神崎も俺たちに気づいたらしく、こっちの方を向いた。顔を見ると少し暗い顔をしていた。
「ん? ……あれ? 確か同じクラスの……」
そう言いながら、俺たちの近くまで来る神崎。
「日向南」
「そうそう日向君!」
神崎の暗かった顔が明るくなった。
「日向君も探索に来てたの?」
「まあそんなとこ。こいつと一緒にな」
俺は隣にいた晃太を指す。
「初めましてー。俺、隣のクラス、Ⅱ組の結城晃太っていうから。よろしくねー」
「神崎美穂です。Ⅱ組なんだー! これからよろしくね!」
神崎は晃太ににこっと微笑んだ後、安堵したように深い息を吐いた。
「はあー……。それにしてもよかったよ。ダンジョン入ってからまっすぐ進んできたのに、人どころかモンスターもいないし、何故か道には迷っちゃうしどうしようって思ってたところだったんだよねー」
ん? 今もしかして道に迷ってるって言ったか?
「でも日向君たちに会えて良かったよ。…あのね、できれば出口までの道を教「ごめん無理」
神崎の言葉に被せるように断る。
「え?」
キョトンとする神崎。
「ど、どうして?」
ちょっと泣きそうになってる神崎に事情を説明しようとすると、俺より早く晃太が答えた。

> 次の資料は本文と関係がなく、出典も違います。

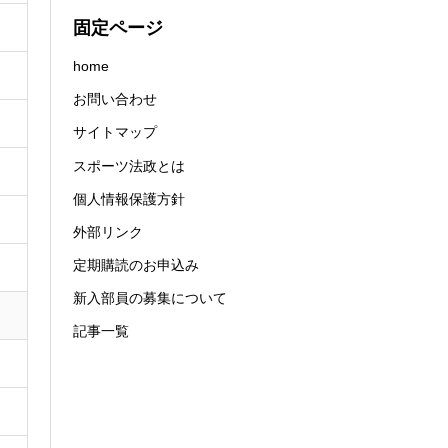
固定ページ
home
お問い合わせ
サイトマップ
スポーツ法政とは
個人情報保護方針
外部リンク
定期購読のお申込み
新入部員の募集について
記事一覧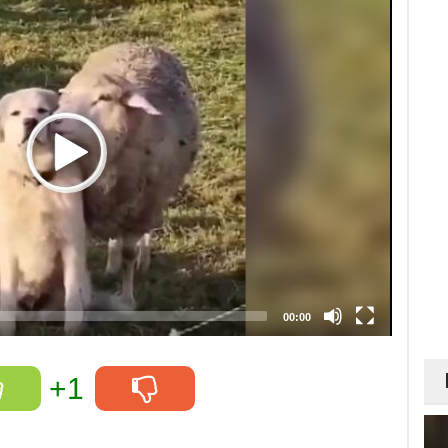
00:00
+1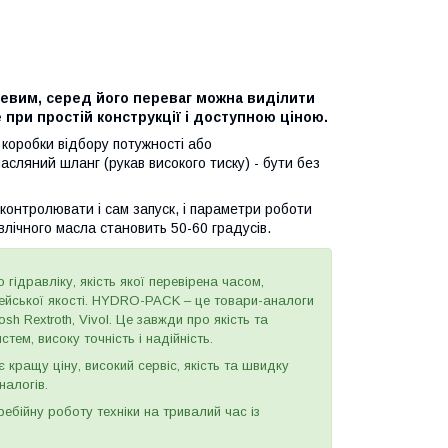
евим, серед його переваг можна виділити
 при простій конструкції і доступною ціною.
 коробки відбору потужності або
сляний шланг (рукав високого тиску) - бути без
контролювати і сам запуск, і параметри роботи
влічного масла становить 50-60 градусів.
 гідравліку, якість якої перевірена часом,
пейської якості. HYDRO-PACK – це товари-аналоги
h Rextroth, Vivol. Це завжди про якість та
тем, високу точність і надійність.
є кращу ціну, високий сервіс, якість та швидку
налогів.
бійну роботу техніки на тривалий час із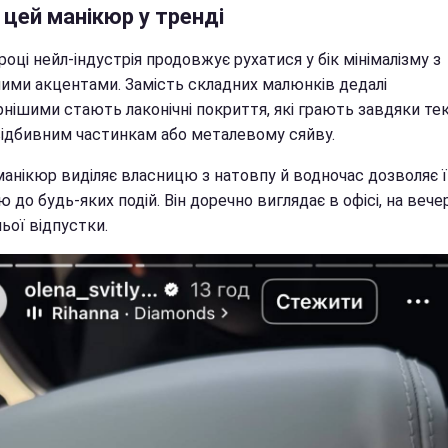
цей манікюр у тренді
році нейл-індустрія продовжує рухатися у бік мінімалізму з
ими акцентами. Замість складних малюнків дедалі
нішими стають лаконічні покриття, які грають завдяки тек
відбивним частинкам або металевому сяйву.
манікюр виділяє власницю з натовпу й водночас дозволяє ї
 до будь-яких подій. Він доречно виглядає в офісі, на вечер
ньої відпустки.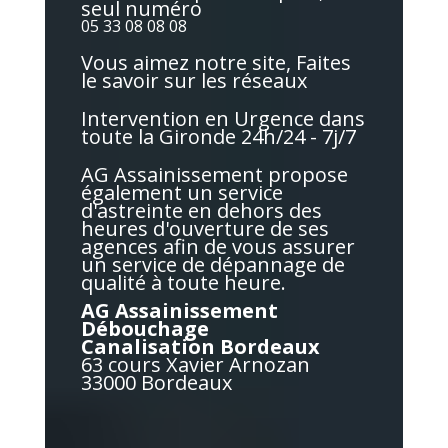
seul numéro
05 33 08 08 08
Vous aimez notre site, Faites
le savoir sur les réseaux
Intervention en Urgence dans
toute la Gironde 24h/24 - 7j/7
AG Assainissement propose
également un service
d'astreinte en dehors des
heures d'ouverture de ses
agences afin de vous assurer
un service de dépannage de
qualité à toute heure.
AG Assainissement
Débouchage
Canalisation Bordeaux
63 cours Xavier Arnozan
33000 Bordeaux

「ごめんな。実は俺たちも今道に迷ってるところなんだ」
「……え?」
またキョトンとする神崎。
「そういうことだ。出口までの道を知ってたら俺たちも教えてあげたいけど、こっちも絶賛迷子中でさ。今は出口探してさ迷ってたんだ」
「そ、そうなんだ……」
顔には出さないが、声のトーンからガッカリしてる様子の神崎。
そこを、俺が間髪入れずに今思いついたことを口に出す。
「……待て。まだ落ち込むのは早い。まず、こうやって迷子3人が集まったわけだが、三人集まれば文殊の知恵。何かしらこの状況から抜けられる良い方法が何かあると思う。……というわけで、神崎も良かったら俺たちと出口まで一緒に行かないか?」
正直、晃太はこういうとき真っ直ぐ突っ走るタイプだからあまり考えてないだろうし、俺1人で風の吹いてくる方向を頼りにだけ進んでても地道すぎるし、神崎に協力してもらえればかなりありがたいけど……。
「もちろん! そっちの方がありがたいし、むしろ私からお願いしたいところだよ」
そう言って、神崎はにっこりと笑った。
こうして、俺と晃太、そして神崎の3人の迷子によるダンジョンを脱出するための協力関係が結ばれたのであった。